Exercise brief: From the racing-shell passage below, reproduce word for word the stretch that begins with the words containing "However, only a" and ends with "of rowing shoes.".

Supplied passage:
<<<<
A few years later, Pocock built the “Husky Clipper.” The eight-man shell carried the scrappy men’s UW rowing team to a Gold Medal at the 1936 Olympics in Berlin. Italy’s rowing team finished second, and Germany’s came in third — as Adolf Hitler looked on.
In 1985, Pocock’s son, Stan, sold the business to Tytus’ father, Bill.
“Some people think these boats are built by kayak or canoe makers,” Tytus said.
However, only a handful of companies build the eight- and four-person racing shells that define the sport. The ninth seat, in the stern, is reserved for the coxswain, who steers the boat and set the tempo.
“Our bread and butter are the eights and fours,” said Tytus, though the company also builds singles and doubles for one and two rowers.
The larger boats “have the biggest list price, the biggest margins,” he said. The 57-foot eight-man shells, just 24-inches across at the mid-point, weigh about 206 pounds. They are swift but temperamental. “To make a boat faster, you have to make it tippier,” explained Tytus.
Prices start at $42,000 and include rigging, seat backs, a zippered cover and eight pairs of rowing shoes.
>>>>
Data to examine:
<<<<
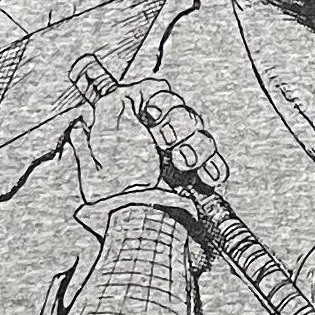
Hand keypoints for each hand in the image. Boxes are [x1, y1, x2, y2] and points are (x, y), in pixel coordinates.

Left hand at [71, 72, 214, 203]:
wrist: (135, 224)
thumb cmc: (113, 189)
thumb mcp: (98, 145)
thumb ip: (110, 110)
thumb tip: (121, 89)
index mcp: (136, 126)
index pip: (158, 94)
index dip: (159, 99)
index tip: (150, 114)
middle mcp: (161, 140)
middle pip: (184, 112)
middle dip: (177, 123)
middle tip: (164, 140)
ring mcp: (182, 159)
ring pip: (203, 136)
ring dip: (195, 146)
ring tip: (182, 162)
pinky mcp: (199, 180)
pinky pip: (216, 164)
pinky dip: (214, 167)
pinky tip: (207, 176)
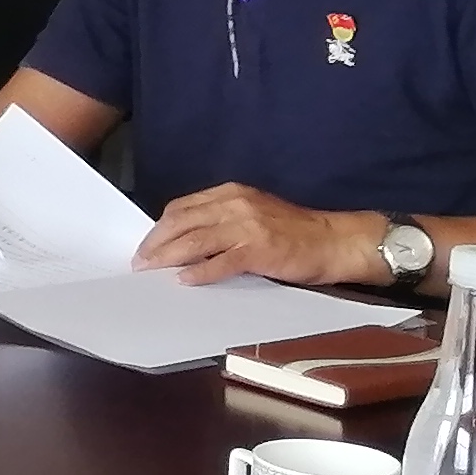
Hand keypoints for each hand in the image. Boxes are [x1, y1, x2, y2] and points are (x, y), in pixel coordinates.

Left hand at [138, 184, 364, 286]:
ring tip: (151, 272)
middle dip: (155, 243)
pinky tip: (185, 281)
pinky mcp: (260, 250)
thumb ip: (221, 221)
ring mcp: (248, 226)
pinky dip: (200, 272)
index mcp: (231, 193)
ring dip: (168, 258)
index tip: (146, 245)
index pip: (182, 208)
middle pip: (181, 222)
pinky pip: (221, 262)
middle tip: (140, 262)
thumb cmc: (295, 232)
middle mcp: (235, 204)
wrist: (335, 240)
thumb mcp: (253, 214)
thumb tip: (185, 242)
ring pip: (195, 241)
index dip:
>>>>
Response:
However, only a handful of companies build the eight- and four-person racing shells that define the sport. The ninth seat, in the stern, is reserved for the coxswain, who steers the boat and set the tempo.
“Our bread and butter are the eights and fours,” said Tytus, though the company also builds singles and doubles for one and two rowers.
The larger boats “have the biggest list price, the biggest margins,” he said. The 57-foot eight-man shells, just 24-inches across at the mid-point, weigh about 206 pounds. They are swift but temperamental. “To make a boat faster, you have to make it tippier,” explained Tytus.
Prices start at $42,000 and include rigging, seat backs, a zippered cover and eight pairs of rowing shoes.